• _TASK_
In the records below, tally each line that contains the word "Transcribe" and give the total only.

• _WORKING DATA_
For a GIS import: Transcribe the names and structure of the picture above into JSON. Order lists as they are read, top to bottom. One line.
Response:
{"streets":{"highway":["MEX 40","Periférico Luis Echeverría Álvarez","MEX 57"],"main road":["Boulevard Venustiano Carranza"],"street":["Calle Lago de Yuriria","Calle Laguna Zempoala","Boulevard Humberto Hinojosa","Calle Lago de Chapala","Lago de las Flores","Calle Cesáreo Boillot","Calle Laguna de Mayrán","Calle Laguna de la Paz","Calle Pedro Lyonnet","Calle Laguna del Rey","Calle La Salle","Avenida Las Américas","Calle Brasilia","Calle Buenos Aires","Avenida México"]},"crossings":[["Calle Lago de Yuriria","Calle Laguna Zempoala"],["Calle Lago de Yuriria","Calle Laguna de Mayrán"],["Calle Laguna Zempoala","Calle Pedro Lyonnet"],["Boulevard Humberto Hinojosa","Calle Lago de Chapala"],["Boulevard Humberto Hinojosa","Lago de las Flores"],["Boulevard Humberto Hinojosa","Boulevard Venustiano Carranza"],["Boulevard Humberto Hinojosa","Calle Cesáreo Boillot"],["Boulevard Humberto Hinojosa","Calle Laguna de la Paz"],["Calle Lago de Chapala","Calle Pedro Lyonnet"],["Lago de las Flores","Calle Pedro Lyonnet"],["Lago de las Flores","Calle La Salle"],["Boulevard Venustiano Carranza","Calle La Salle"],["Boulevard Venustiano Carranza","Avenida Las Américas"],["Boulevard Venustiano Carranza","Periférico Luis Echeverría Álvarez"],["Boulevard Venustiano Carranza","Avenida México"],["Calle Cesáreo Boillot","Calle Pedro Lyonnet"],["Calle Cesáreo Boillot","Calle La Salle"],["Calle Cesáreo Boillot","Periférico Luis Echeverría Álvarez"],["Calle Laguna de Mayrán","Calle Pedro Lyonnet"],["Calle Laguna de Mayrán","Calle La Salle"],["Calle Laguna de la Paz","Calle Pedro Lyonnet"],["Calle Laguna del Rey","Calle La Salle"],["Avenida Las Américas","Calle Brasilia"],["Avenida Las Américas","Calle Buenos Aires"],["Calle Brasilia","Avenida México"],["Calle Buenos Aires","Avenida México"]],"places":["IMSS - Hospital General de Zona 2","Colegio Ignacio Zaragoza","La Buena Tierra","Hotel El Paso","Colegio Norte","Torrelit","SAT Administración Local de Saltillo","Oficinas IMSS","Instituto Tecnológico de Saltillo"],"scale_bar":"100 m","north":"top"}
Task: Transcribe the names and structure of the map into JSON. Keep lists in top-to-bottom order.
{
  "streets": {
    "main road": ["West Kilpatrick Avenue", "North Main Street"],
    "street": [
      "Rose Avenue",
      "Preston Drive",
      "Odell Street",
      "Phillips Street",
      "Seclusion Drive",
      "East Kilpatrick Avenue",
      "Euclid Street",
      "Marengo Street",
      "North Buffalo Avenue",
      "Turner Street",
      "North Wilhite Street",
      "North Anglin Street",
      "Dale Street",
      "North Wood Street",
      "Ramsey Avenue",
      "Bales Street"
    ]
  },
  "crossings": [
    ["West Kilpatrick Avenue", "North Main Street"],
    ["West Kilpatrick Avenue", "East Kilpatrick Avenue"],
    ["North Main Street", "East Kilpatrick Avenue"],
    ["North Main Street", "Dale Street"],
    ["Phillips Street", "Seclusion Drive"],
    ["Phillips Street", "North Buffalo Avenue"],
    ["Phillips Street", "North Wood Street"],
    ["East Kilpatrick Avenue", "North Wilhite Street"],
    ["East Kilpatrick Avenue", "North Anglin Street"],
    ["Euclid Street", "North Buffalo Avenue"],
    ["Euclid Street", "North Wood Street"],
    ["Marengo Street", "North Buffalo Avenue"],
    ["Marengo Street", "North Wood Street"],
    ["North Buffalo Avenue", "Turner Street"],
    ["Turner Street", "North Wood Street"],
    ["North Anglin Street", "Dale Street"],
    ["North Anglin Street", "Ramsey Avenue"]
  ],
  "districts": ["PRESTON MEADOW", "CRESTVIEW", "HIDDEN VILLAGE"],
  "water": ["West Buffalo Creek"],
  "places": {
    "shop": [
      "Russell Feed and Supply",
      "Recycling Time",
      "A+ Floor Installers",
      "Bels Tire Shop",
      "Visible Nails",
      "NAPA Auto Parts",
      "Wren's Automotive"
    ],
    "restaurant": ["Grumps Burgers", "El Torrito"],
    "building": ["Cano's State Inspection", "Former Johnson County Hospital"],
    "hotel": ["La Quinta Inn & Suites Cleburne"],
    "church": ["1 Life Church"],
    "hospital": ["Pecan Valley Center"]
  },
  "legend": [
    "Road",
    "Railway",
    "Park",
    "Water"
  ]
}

• _TASK OUTPUT_
2